Data items
---

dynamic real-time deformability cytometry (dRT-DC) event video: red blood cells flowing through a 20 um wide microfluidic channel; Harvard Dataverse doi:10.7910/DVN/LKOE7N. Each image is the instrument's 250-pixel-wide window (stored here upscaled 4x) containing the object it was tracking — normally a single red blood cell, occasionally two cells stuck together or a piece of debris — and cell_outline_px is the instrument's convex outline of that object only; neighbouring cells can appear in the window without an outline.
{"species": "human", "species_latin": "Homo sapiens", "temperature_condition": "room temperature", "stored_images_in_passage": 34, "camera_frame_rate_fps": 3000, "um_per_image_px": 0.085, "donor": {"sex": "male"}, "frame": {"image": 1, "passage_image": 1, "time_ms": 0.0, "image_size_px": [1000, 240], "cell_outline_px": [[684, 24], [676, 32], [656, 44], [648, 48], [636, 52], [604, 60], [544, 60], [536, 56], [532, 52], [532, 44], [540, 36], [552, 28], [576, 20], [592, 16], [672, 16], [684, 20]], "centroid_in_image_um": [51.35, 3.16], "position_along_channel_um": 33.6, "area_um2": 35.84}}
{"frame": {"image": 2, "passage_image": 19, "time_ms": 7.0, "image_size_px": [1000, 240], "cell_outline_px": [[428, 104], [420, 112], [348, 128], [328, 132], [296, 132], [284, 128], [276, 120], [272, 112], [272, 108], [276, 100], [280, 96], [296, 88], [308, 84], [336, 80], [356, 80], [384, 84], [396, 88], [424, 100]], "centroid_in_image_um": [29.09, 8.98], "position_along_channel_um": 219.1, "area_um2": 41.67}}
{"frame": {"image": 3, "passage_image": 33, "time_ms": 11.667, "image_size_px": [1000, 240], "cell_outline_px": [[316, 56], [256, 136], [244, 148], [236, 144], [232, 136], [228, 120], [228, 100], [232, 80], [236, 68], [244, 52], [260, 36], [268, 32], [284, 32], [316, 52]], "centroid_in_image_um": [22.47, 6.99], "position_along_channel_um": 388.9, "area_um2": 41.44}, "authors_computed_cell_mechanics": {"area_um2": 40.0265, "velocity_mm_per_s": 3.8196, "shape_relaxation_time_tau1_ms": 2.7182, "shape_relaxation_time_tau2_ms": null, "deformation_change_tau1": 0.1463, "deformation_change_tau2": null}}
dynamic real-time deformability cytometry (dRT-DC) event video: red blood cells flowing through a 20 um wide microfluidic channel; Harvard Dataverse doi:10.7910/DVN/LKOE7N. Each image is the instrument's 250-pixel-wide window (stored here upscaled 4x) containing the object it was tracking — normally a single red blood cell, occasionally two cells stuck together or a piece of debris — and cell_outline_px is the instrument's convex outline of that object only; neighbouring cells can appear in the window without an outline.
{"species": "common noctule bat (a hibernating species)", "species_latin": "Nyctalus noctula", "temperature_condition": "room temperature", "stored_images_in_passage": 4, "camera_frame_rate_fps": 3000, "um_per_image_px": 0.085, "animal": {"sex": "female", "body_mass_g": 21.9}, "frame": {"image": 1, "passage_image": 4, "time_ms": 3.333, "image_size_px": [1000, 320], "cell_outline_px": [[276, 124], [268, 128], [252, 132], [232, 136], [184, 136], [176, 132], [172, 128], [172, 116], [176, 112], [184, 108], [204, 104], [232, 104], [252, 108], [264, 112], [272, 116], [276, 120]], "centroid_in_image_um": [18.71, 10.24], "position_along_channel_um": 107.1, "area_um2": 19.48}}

---

#### [What the task asks]
From the records above, extract every line exactly as it stands.

#### [Reply]
dynamic real-time deformability cytometry (dRT-DC) event video: red blood cells flowing through a 20 um wide microfluidic channel; Harvard Dataverse doi:10.7910/DVN/LKOE7N. Each image is the instrument's 250-pixel-wide window (stored here upscaled 4x) containing the object it was tracking — normally a single red blood cell, occasionally two cells stuck together or a piece of debris — and cell_outline_px is the instrument's convex outline of that object only; neighbouring cells can appear in the window without an outline.
{"species": "human", "species_latin": "Homo sapiens", "temperature_condition": "room temperature", "stored_images_in_passage": 34, "camera_frame_rate_fps": 3000, "um_per_image_px": 0.085, "donor": {"sex": "male"}, "frame": {"image": 1, "passage_image": 1, "time_ms": 0.0, "image_size_px": [1000, 240], "cell_outline_px": [[684, 24], [676, 32], [656, 44], [648, 48], [636, 52], [604, 60], [544, 60], [536, 56], [532, 52], [532, 44], [540, 36], [552, 28], [576, 20], [592, 16], [672, 16], [684, 20]], "centroid_in_image_um": [51.35, 3.16], "position_along_channel_um": 33.6, "area_um2": 35.84}}
{"frame": {"image": 2, "passage_image": 19, "time_ms": 7.0, "image_size_px": [1000, 240], "cell_outline_px": [[428, 104], [420, 112], [348, 128], [328, 132], [296, 132], [284, 128], [276, 120], [272, 112], [272, 108], [276, 100], [280, 96], [296, 88], [308, 84], [336, 80], [356, 80], [384, 84], [396, 88], [424, 100]], "centroid_in_image_um": [29.09, 8.98], "position_along_channel_um": 219.1, "area_um2": 41.67}}
{"frame": {"image": 3, "passage_image": 33, "time_ms": 11.667, "image_size_px": [1000, 240], "cell_outline_px": [[316, 56], [256, 136], [244, 148], [236, 144], [232, 136], [228, 120], [228, 100], [232, 80], [236, 68], [244, 52], [260, 36], [268, 32], [284, 32], [316, 52]], "centroid_in_image_um": [22.47, 6.99], "position_along_channel_um": 388.9, "area_um2": 41.44}, "authors_computed_cell_mechanics": {"area_um2": 40.0265, "velocity_mm_per_s": 3.8196, "shape_relaxation_time_tau1_ms": 2.7182, "shape_relaxation_time_tau2_ms": null, "deformation_change_tau1": 0.1463, "deformation_change_tau2": null}}
dynamic real-time deformability cytometry (dRT-DC) event video: red blood cells flowing through a 20 um wide microfluidic channel; Harvard Dataverse doi:10.7910/DVN/LKOE7N. Each image is the instrument's 250-pixel-wide window (stored here upscaled 4x) containing the object it was tracking — normally a single red blood cell, occasionally two cells stuck together or a piece of debris — and cell_outline_px is the instrument's convex outline of that object only; neighbouring cells can appear in the window without an outline.
{"species": "common noctule bat (a hibernating species)", "species_latin": "Nyctalus noctula", "temperature_condition": "room temperature", "stored_images_in_passage": 4, "camera_frame_rate_fps": 3000, "um_per_image_px": 0.085, "animal": {"sex": "female", "body_mass_g": 21.9}, "frame": {"image": 1, "passage_image": 4, "time_ms": 3.333, "image_size_px": [1000, 320], "cell_outline_px": [[276, 124], [268, 128], [252, 132], [232, 136], [184, 136], [176, 132], [172, 128], [172, 116], [176, 112], [184, 108], [204, 104], [232, 104], [252, 108], [264, 112], [272, 116], [276, 120]], "centroid_in_image_um": [18.71, 10.24], "position_along_channel_um": 107.1, "area_um2": 19.48}}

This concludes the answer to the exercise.